ST. PETERSBURG — Lisa Cook-Gordon stood up to address the judge.
Her elderly aunt had been exploited before, she said. Now, the court-appointed guardian who oversaw her aunt’s affairs was facing a criminal charge of exploitation of the elderly, accused of financial malfeasance in another case. Cook-Gordon told the court on Wednesday that she was willing to act as her aunt’s new guardian to safeguard her interests.
“I don’t want anything to happen to her,” Cook-Gordon said.
The niece wasn’t the only one in court concerned about their relatives’ interests. Those cases were once overseen by Traci Hudson, who was arrested on Nov. 15. The courtroom learned that Hudson no longer represents any of their loved ones.
Pinellas-Pasco Circuit Judge Pamela Campbell told a smattering of lawyers, family members and curious bystanders that Hudson had resigned from all 26 of her guardianship cases after her arrest last week. The judge accepted her resignations and appointed new guardians and lawyers to each case.
RELATED: Guardian stole more than $500,000 from elderly Pinellas man, deputies say
Campbell said the new representatives will review all of Hudson’s old cases to make sure there are no financial improprieties. No such allegations were raised in court, however.
══════
## TASK REQUIREMENTS
[1] List every person named by full name in the guardianship report.
[2] Reproduce the passage of the guardianship report from "ST. PETERSBURG —" to "safeguard her interests." without any alteration.
══════
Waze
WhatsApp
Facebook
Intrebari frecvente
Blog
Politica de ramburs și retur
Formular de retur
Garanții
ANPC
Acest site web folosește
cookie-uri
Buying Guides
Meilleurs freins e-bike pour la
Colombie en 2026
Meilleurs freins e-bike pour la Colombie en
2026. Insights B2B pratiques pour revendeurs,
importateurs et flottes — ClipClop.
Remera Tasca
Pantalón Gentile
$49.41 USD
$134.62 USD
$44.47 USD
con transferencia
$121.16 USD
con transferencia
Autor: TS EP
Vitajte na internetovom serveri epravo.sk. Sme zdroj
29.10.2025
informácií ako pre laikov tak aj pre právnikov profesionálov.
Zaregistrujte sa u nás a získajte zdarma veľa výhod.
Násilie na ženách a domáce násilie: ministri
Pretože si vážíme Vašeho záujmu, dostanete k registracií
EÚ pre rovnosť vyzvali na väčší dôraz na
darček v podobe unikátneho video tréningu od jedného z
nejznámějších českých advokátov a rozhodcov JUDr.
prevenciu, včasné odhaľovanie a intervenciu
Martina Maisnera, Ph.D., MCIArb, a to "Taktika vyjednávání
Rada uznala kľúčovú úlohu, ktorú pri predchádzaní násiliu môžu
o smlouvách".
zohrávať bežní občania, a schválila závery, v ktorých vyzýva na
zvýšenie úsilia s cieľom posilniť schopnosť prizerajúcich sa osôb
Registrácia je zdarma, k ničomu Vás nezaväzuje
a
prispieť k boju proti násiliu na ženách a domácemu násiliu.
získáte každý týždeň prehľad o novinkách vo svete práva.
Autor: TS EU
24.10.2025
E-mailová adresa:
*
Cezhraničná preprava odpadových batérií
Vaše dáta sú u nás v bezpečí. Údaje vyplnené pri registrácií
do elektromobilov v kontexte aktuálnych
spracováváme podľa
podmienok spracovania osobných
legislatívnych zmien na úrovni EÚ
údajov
══════
## SOLUTIONS TO THE PROBLEMS
[1]
Lisa Cook-Gordon
Traci Hudson
Pamela Campbell

[2]
ST. PETERSBURG — Lisa Cook-Gordon stood up to address the judge.
Her elderly aunt had been exploited before, she said. Now, the court-appointed guardian who oversaw her aunt’s affairs was facing a criminal charge of exploitation of the elderly, accused of financial malfeasance in another case. Cook-Gordon told the court on Wednesday that she was willing to act as her aunt’s new guardian to safeguard her interests.